━━━━━ Source extract ━━━━━

22. Insurance. During the entire term of this Agreement, Member will maintain insurance coverage. At a minimum, Member’s insurance coverage must include:
(a) Commercial general product and public liability insurance, with liability limits of at least $5 million in the aggregate;
(b) Property and casualty insurance adequately insuring its production facilities and its other assets against theft, damage and destruction on a replacement cost basis;
(c) Workers’ compensation insurance to the extent required by law; and
(d) Renewable Products shall be added as an additional insured under the commercial general product and public liability insurance policy and the property and casualty insurance policy.
Member will not change its insurance coverage during the term of this Agreement if such change results in a failure to maintain the minimums set out above, and the policies shall provide that they may not be cancelled or terminated without at least 30 days prior written notice to Renewable Products. Renewable Products shall maintain at all times such combined general product and public liability insurance, property and casualty insurance and other insurance as it deems necessary and appropriate.

━━━━━ Entries ━━━━━

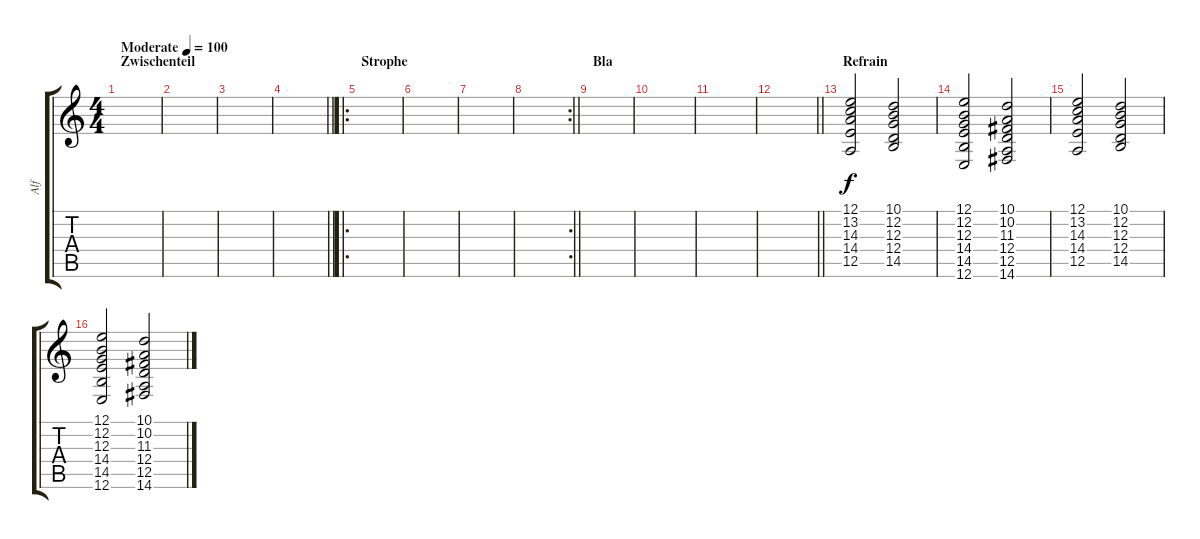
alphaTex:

\track ("Alf" "Alf") {instrument tremolostrings}
\staff {score tabs}
\tuning (E4 B3 G3 D3 A2 E2) {hide}
\ts (4 4)
\section ("" "Zwischenteil")
\tempo (100 "Moderate")
\clef g2
\ks c
|
|
|
\barLineRight lightlight
|
\ro
\section ("" "Strophe")
|
|
|
\rc 2
\barLineRight lightlight
|
\section ("" "Bla")
|
|
|
\barLineRight lightlight
|
\section ("" "Refrain")
(12.1 13.2 14.3 14.4 12.5).2 (10.1 12.2 12.3 12.4 14.5).2 |
(12.1 12.2 12.3 14.4 14.5 12.6).2 (10.1 10.2 11.3 12.4 12.5 14.6).2 |
(12.1 13.2 14.3 14.4 12.5).2 (10.1 12.2 12.3 12.4 14.5).2 |
(12.1 12.2 12.3 14.4 14.5 12.6).2 (10.1 10.2 11.3 12.4 12.5 14.6).2
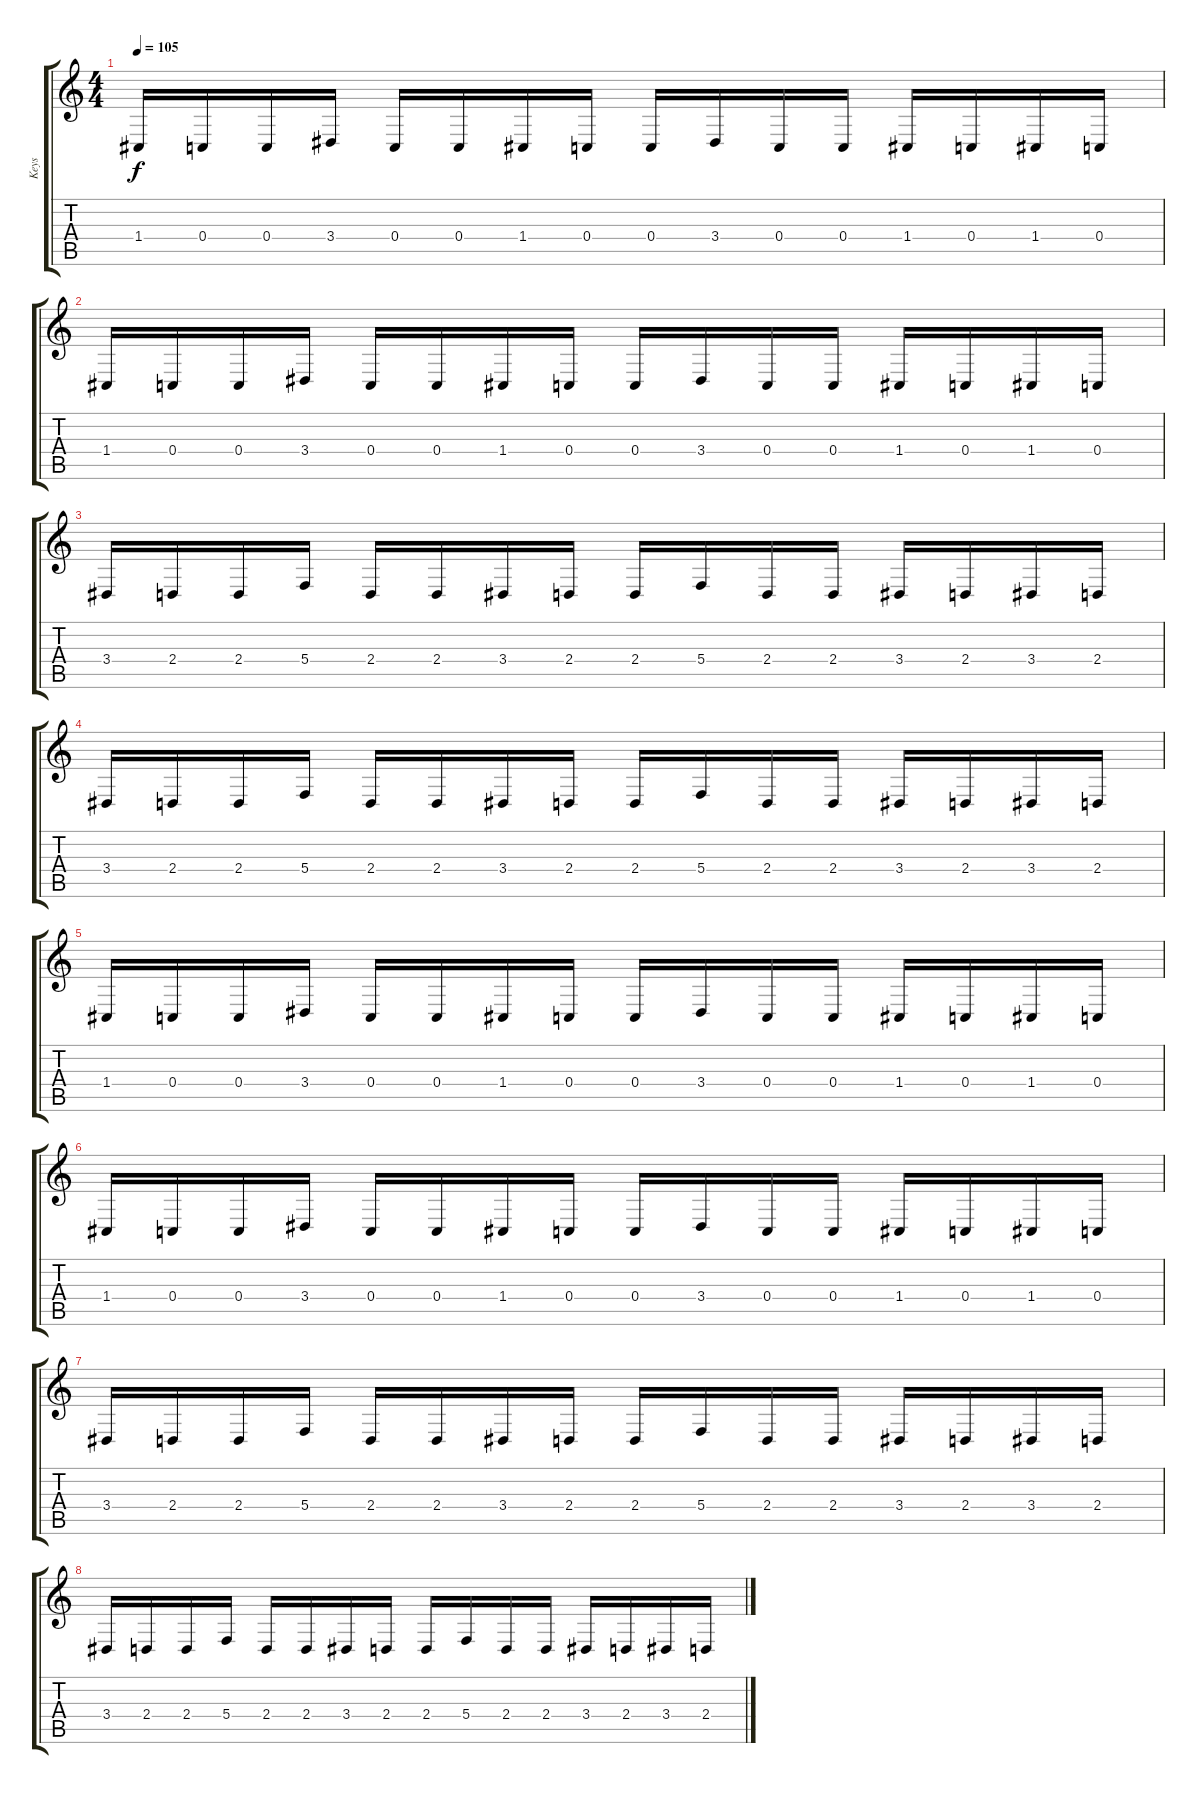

━━━━━

▶ _Problem description_
Please reproduce the insurance clause from "Member will not" to "necessary and appropriate.".

▶ _Response to the task_
Member will not change its insurance coverage during the term of this Agreement if such change results in a failure to maintain the minimums set out above, and the policies shall provide that they may not be cancelled or terminated without at least 30 days prior written notice to Renewable Products. Renewable Products shall maintain at all times such combined general product and public liability insurance, property and casualty insurance and other insurance as it deems necessary and appropriate.